There’s not a whole lot to say about today’s book: A 1920s edition of George MacDonald’s Victorian children’s book, At the Back of the North Wind, published by David McKay of Philadelphia. Hathitrust dates this edition, which includes four color plates by Gertrude A Kay, to 1924. Based on the cover and illustration style (color-halftone of the sorts we’ve seen in the last few posts) anything from the 1910s to 1920s makes sense to me.
My edition is bound in red cloth, with a color-halftone onlay on the front cover:
The spine is simple black text directly on the cover.
There’s a bookplate on the inside front cover, partially obscuring what looks like a color lithograph endpaper design.
The paper is wove, and the typeface looks fairly modern. Aside from the four color-halftone illustrations, the book is pretty plain.

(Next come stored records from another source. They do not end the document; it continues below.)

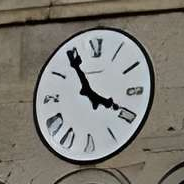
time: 3:54
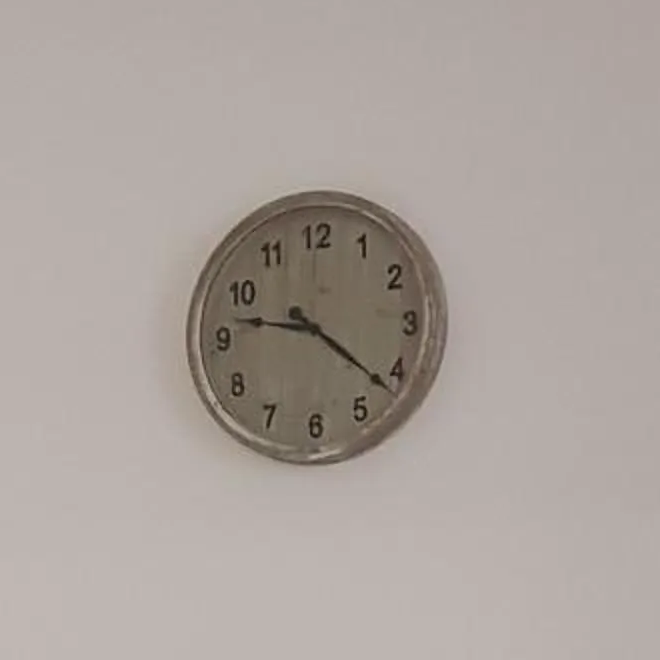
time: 9:21
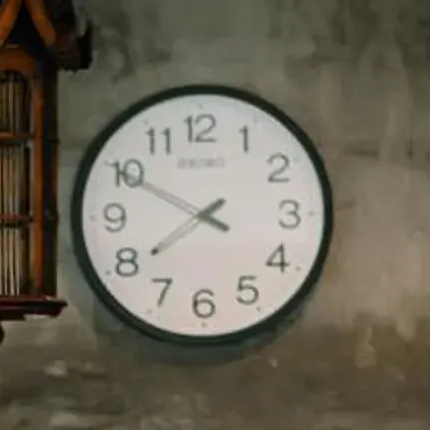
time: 7:49
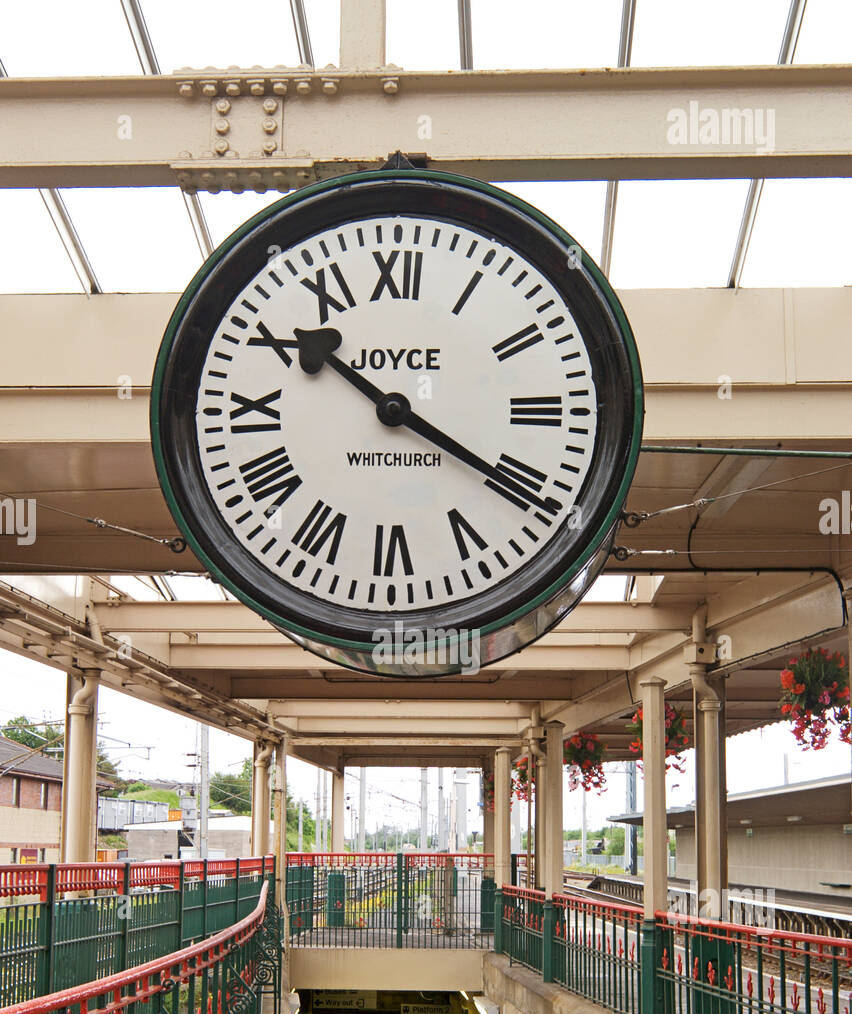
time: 10:20
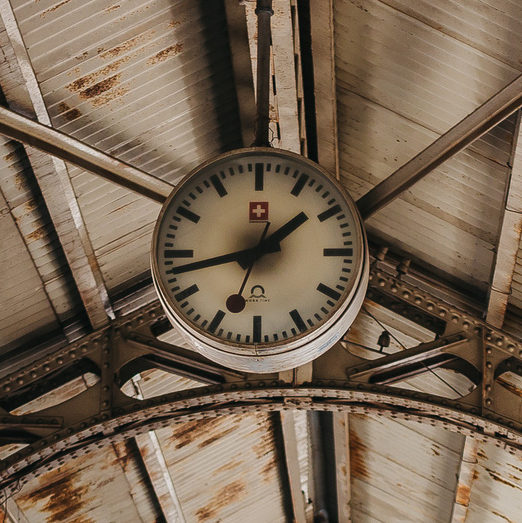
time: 1:42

The initial letter of each chapter is epigraphic, but otherwise the actual text is very simple:
I’m noticing that illustrations in children’s books use a LOT of orange (based on the handful I’ve discussed on this blog, anyway). To me, it seems a bit garish, but maybe kids just really liked orange things in the early twentieth-century:
It’s been a number of years, but I remember this being a fun read–particularly if you enjoy nineteenth-century children’s literature as I do. You can listen to it for free at Librivox, or read it for free at Project Gutenberg–so if you’re looking for something interesting to do with the kiddos (or on your own), this might be of interest.